▶ _Your assignment_
Every line from the one containing "air purifier: none" to the end of the records below should be returned exactly; pictures are to be dropped.

+++ Data records

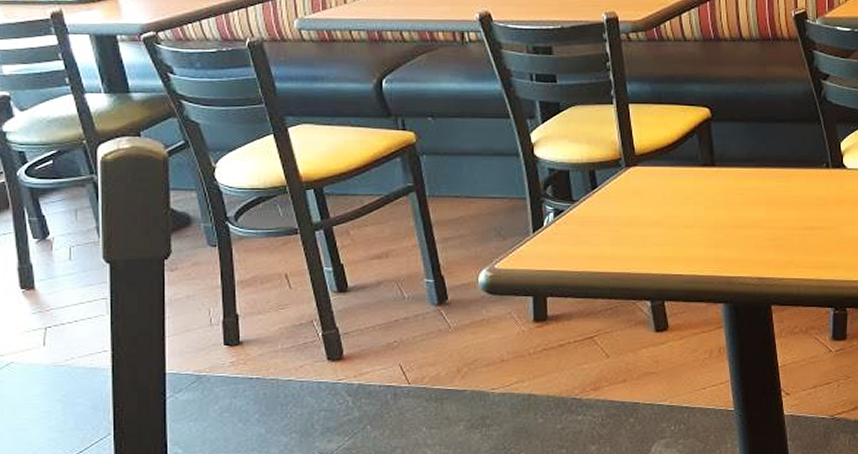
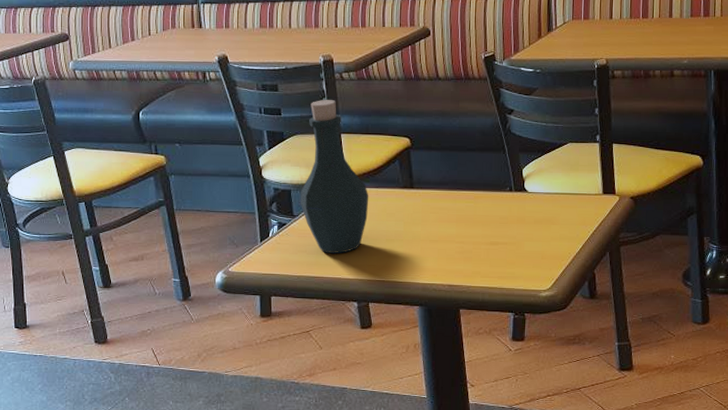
bottle: none [580,64,663,245] -> present [300,100,369,254]

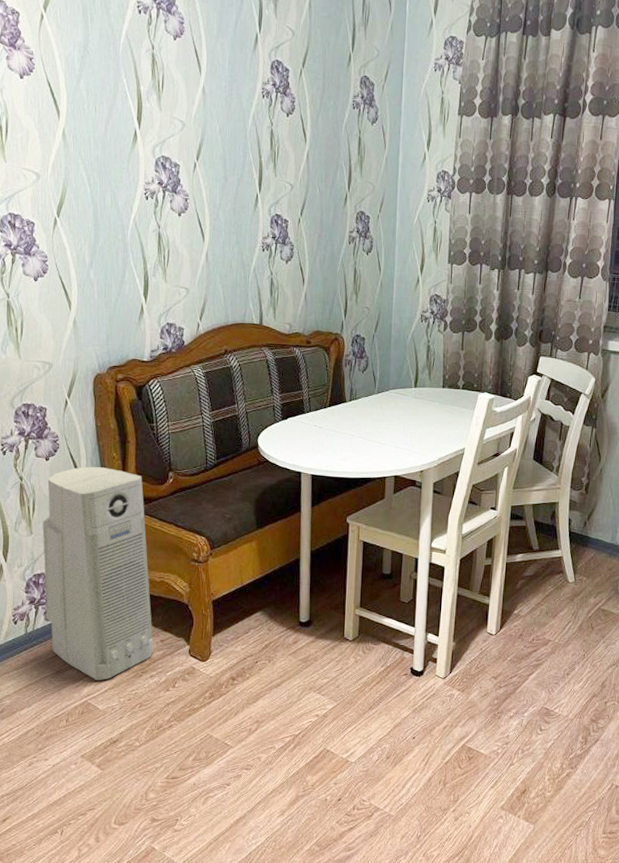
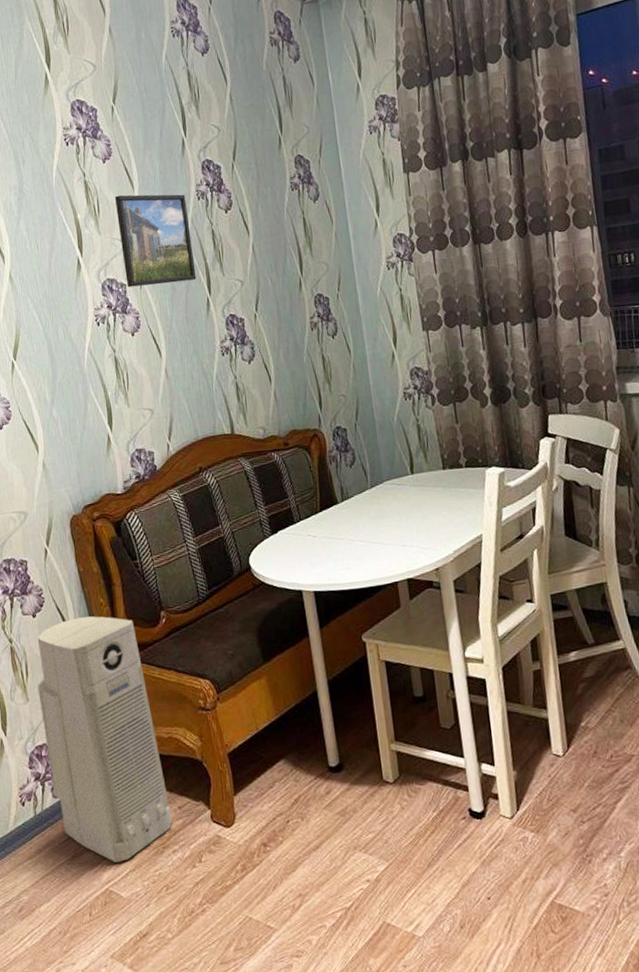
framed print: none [180,75,251,174] -> present [114,194,197,288]

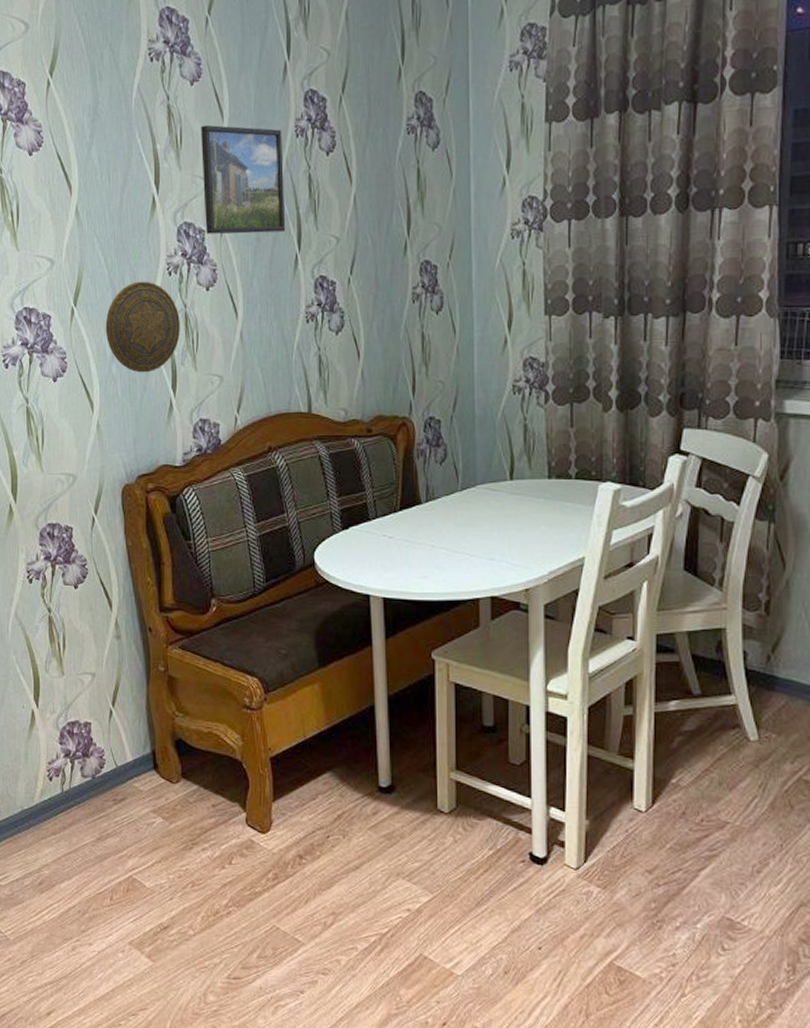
air purifier: present [37,616,173,862] -> none [74,595,204,852]
decorative plate: none [43,332,112,414] -> present [105,281,180,373]

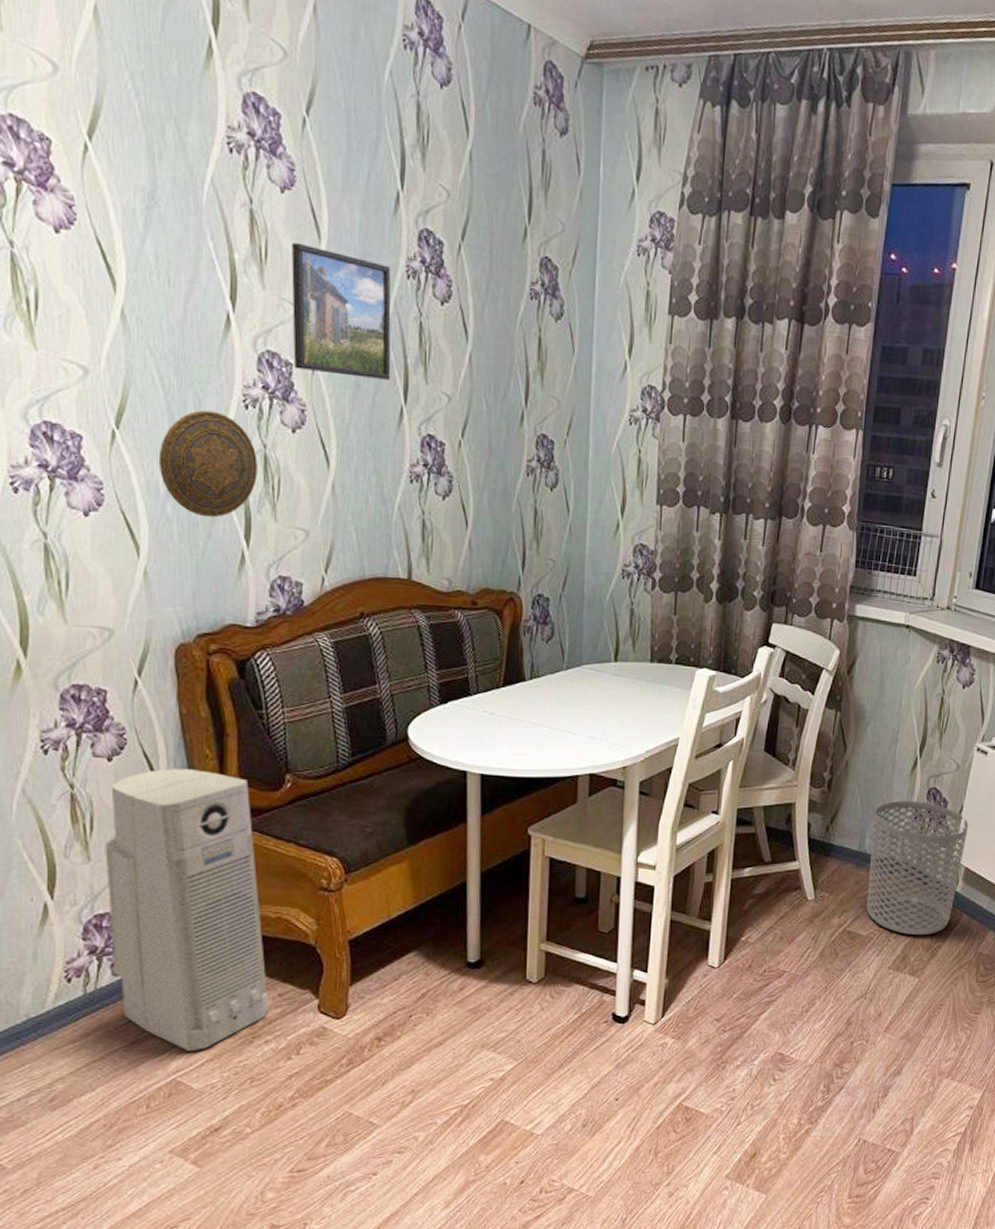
air purifier: none [74,595,204,852] -> present [105,769,269,1051]

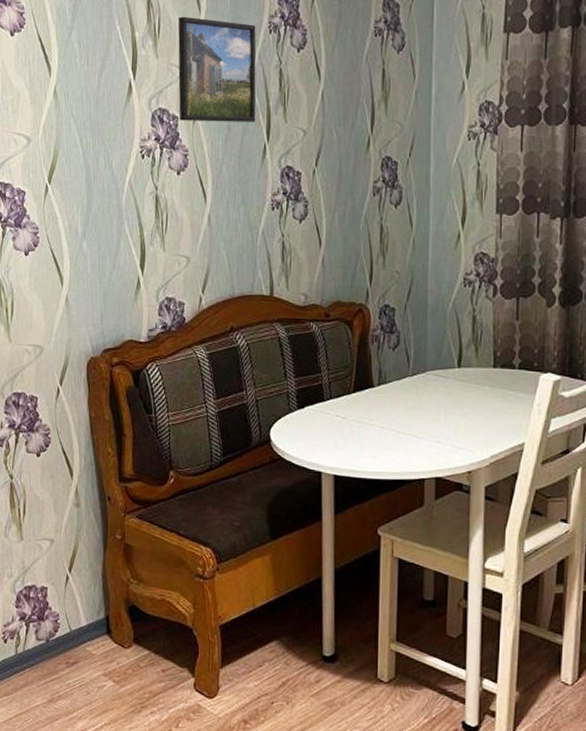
air purifier: present [105,769,269,1051] -> none [33,464,154,714]
decorative plate: present [158,410,257,518] -> none [78,162,151,251]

++++++

▶ _Solution to this problem_
air purifier: none [74,595,204,852] -> present [105,769,269,1051]

air purifier: present [105,769,269,1051] -> none [33,464,154,714]
decorative plate: present [158,410,257,518] -> none [78,162,151,251]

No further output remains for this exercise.